Sequence and Genotype Quality Control

Once on the server, the chromatogram files are processed by Phred and Phrap to base-call and assemble the sequences. Assemblies are processed with !PolyPhred to identify potential polymorphism sites and assign genotypes automatically. A minimum quality value of 20 is used in !PolyPhred. Potential polymorphisms are visually inspected to confirm or reject them. Criteria for confirmation are

  1. A subjective determination of a valid heterozygote peak, including minimal noise, a reduction in a consensus peak height coupled with the appearance of a non-consensus peak AND

  2. Confirmation of a heterozygote at that site in a second file, either the same amplicon in the opposite direction, the same site in an independent overlapping amplicon, or the same heterozygote at the same site in a different human subject.

Genotypes for all samples are visually inspected and confirmed. In cases where two or more sequence chromatograms are in conflict as to a particular genotype for a particular human subject, the analyst will resolve the conflict by applying an overriding tag to the incorrect genotype only if the reason for the incorrect genotype is obvious, for example a small noise peak under a true homozygous peak being incorrectly identified as a heterozygote. If there is no obvious explanation for the conflicting genotypes then all data for that subject at that site is removed from the analysis.

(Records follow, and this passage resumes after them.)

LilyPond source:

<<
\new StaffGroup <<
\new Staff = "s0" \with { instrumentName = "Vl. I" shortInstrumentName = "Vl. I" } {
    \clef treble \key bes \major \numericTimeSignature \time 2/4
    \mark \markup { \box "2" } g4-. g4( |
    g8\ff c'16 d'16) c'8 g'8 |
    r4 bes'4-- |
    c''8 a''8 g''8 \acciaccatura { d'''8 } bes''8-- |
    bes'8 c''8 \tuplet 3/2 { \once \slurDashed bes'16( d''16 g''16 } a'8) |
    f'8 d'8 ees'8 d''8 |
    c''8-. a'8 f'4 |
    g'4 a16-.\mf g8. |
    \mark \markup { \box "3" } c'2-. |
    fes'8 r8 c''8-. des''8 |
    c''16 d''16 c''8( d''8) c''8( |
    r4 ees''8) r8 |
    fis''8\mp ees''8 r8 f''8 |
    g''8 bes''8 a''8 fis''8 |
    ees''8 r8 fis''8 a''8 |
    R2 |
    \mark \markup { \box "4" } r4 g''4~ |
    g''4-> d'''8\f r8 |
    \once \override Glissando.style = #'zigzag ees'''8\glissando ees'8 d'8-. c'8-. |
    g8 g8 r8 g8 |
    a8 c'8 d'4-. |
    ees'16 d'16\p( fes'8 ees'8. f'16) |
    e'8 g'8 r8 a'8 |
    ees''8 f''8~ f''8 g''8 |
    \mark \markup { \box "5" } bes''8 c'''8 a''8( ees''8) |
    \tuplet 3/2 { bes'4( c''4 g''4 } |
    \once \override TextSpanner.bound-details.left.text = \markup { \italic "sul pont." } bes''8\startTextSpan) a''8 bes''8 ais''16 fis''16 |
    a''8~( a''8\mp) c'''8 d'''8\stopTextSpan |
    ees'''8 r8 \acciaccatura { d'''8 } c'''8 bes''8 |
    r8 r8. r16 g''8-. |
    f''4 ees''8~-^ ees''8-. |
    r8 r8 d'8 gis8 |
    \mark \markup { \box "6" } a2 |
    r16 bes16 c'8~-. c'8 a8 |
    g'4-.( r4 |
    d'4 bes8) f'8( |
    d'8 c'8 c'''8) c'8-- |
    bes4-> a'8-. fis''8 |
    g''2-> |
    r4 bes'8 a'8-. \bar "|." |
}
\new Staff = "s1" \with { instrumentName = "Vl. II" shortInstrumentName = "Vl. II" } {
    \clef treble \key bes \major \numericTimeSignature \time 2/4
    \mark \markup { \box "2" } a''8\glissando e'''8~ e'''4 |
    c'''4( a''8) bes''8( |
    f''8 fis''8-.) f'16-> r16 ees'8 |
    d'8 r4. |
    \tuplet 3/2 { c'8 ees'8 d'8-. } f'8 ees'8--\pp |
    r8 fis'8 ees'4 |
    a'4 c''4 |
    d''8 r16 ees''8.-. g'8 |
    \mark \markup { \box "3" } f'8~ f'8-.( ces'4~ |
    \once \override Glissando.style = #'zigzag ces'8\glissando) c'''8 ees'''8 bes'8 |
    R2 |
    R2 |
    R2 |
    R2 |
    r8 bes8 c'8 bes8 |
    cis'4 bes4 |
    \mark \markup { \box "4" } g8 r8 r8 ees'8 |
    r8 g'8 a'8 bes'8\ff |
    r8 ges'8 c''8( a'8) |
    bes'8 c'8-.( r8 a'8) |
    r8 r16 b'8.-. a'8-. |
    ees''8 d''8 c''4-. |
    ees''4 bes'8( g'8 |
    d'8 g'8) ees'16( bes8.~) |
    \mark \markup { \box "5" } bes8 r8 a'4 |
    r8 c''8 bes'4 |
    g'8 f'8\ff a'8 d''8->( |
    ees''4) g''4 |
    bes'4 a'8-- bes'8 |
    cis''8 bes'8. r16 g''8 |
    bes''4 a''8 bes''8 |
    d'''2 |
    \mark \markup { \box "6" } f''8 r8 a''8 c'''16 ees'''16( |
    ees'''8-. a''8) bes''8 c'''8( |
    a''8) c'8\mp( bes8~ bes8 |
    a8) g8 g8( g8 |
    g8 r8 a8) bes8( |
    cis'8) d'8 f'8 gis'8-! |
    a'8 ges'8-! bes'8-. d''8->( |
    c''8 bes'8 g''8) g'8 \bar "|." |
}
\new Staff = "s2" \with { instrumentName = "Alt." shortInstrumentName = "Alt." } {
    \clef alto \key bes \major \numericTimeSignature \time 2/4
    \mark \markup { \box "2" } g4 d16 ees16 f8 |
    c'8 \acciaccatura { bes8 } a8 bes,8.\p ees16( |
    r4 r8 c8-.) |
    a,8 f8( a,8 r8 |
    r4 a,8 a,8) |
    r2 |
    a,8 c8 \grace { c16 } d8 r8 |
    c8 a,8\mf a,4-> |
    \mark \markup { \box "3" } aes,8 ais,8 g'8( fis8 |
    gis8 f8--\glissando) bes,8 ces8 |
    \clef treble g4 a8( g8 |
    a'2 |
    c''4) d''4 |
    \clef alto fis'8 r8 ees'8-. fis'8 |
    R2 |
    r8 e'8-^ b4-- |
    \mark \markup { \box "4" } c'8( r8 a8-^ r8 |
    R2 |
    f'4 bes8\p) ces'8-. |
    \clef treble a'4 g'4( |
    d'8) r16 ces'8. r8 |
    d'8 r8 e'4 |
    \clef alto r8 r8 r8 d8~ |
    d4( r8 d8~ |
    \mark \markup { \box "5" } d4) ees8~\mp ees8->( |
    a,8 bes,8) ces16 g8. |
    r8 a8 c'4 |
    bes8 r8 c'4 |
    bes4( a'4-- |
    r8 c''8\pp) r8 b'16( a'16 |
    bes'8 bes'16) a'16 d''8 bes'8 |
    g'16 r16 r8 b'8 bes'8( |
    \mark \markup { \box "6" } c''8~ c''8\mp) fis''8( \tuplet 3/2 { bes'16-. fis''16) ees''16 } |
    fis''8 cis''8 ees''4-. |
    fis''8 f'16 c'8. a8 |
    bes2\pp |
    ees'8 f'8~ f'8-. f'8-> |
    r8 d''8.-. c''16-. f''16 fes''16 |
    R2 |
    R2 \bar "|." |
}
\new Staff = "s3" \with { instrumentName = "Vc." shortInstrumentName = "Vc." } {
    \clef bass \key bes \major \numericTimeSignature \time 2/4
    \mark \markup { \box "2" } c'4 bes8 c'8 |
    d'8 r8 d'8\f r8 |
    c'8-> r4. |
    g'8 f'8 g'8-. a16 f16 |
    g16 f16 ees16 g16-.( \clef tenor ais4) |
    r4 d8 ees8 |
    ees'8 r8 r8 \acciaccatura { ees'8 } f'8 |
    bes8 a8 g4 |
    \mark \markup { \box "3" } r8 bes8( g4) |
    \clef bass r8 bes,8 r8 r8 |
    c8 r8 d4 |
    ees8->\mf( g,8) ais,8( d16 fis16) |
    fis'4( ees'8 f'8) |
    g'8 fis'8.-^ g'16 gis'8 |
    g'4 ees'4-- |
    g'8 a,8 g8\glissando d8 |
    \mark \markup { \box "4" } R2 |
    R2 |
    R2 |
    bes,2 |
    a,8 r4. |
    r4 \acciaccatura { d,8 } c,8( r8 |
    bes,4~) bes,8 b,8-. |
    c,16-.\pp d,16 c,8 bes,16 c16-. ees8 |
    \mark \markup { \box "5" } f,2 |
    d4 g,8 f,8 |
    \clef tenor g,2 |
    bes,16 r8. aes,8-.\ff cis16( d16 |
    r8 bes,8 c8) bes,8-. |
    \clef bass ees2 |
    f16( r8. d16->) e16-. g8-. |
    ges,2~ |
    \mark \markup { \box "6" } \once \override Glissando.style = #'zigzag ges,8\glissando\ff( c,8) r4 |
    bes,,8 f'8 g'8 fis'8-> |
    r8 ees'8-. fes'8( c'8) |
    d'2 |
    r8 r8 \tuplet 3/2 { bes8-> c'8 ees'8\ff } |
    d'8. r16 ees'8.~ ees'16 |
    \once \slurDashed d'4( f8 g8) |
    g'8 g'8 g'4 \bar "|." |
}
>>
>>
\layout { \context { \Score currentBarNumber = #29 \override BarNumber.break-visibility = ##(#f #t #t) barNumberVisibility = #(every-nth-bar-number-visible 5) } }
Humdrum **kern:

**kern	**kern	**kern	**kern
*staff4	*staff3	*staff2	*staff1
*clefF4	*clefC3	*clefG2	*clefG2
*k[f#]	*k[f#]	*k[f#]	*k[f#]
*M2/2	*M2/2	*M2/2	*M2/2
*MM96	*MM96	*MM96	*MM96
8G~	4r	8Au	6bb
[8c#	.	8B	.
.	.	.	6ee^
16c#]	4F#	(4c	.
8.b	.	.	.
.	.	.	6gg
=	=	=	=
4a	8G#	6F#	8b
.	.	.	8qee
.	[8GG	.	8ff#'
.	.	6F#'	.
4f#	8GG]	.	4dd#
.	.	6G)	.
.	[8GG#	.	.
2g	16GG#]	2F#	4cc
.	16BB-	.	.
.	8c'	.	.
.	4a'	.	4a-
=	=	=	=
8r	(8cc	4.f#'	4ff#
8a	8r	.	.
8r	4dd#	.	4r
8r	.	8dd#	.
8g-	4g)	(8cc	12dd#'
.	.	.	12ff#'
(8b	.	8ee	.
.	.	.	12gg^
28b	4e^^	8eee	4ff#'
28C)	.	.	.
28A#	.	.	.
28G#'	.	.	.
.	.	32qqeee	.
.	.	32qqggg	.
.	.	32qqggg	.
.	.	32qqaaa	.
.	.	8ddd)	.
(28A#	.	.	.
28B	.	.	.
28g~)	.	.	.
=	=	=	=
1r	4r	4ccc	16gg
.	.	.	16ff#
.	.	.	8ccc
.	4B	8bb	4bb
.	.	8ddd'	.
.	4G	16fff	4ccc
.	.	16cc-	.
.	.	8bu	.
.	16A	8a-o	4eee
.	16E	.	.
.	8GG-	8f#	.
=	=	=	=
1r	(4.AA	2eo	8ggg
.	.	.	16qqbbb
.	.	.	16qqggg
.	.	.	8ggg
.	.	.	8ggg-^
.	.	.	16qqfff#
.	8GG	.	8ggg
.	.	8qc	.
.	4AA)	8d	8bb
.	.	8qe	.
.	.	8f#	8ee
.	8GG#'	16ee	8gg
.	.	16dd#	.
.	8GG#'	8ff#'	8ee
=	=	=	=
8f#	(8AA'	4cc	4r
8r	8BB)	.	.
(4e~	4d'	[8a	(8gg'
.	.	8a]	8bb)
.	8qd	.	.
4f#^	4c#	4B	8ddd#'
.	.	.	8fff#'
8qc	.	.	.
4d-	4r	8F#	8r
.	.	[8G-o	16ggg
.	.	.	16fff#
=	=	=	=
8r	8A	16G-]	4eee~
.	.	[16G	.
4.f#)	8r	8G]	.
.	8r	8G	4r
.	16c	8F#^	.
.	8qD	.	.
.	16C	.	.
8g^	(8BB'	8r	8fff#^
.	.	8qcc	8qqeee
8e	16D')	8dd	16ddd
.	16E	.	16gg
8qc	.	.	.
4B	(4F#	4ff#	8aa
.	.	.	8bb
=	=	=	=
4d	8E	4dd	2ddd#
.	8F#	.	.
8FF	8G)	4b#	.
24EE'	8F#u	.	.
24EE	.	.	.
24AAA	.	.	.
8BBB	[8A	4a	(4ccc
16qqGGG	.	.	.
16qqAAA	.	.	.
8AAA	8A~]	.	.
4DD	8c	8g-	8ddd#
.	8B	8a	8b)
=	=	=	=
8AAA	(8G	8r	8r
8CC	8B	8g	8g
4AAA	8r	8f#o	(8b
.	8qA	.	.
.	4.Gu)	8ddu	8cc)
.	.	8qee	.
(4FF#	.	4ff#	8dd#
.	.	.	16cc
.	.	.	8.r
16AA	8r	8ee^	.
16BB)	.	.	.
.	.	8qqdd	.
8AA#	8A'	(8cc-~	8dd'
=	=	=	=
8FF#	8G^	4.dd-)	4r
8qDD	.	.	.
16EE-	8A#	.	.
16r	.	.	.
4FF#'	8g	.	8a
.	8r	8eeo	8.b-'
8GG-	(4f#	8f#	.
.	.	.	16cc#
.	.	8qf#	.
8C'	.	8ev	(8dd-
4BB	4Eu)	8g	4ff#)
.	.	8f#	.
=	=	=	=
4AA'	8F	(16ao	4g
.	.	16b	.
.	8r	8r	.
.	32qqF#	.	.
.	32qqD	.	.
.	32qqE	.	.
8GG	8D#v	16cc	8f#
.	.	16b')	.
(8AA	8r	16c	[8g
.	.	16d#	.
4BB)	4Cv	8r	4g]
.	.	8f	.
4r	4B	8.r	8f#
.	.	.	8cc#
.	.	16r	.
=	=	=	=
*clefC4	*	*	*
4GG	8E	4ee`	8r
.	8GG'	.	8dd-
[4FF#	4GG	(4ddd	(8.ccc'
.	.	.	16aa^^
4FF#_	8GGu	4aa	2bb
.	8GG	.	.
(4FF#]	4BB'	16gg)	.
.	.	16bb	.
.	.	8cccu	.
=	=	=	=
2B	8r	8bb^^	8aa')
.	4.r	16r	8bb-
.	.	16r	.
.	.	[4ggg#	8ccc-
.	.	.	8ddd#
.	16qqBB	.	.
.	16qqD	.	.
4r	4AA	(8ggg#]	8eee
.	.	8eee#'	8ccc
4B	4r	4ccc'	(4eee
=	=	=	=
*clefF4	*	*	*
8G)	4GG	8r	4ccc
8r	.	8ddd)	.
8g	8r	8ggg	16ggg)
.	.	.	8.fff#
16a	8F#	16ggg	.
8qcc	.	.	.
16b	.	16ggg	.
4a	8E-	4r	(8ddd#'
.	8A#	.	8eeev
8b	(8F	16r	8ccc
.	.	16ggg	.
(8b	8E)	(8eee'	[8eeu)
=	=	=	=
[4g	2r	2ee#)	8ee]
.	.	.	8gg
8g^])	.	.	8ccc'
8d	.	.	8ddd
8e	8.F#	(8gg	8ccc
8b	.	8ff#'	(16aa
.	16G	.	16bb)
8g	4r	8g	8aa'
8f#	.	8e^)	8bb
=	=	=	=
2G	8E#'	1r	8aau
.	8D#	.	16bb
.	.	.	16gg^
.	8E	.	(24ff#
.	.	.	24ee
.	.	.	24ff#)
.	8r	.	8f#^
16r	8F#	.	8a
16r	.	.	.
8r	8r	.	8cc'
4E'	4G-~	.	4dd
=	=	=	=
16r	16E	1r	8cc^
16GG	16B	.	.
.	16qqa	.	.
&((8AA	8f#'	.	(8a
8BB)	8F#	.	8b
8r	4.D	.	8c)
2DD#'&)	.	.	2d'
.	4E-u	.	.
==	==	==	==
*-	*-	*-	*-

Our criteria for considering a gene to be complete are:

  1. >90% of all possible genotypes have been assigned. (all possible genotypes = number of polymorphisms X number of subjects.) AND

  2. No individual polymorphism has < 80% of the genotypes assigned.

Final genotype data are output from !PolyPhred to a postgreSQL database via a series of perl scripts. Correct assignment of the genotypes to the human subject is accomplished because of the strictly formatted chromatrogram file name structure. The software scripts use regular expression parsing to associate a genotype with the subject identifier, which always occurs at the same position in the file name.

The quality control of genotype accuracy is a function of 1) the quality threshold (20) of !PolyPhred, which filters out poor sequence quality, 2) the inherent accuracy of DNA sequencing and 3) sequencing coverage redundancy. Because of the redundancy inherent in sequencing each amplicon in both directions, as well as the occurrence of overlapping amplicons, the majority of genotypes have confirmation in an additional reaction.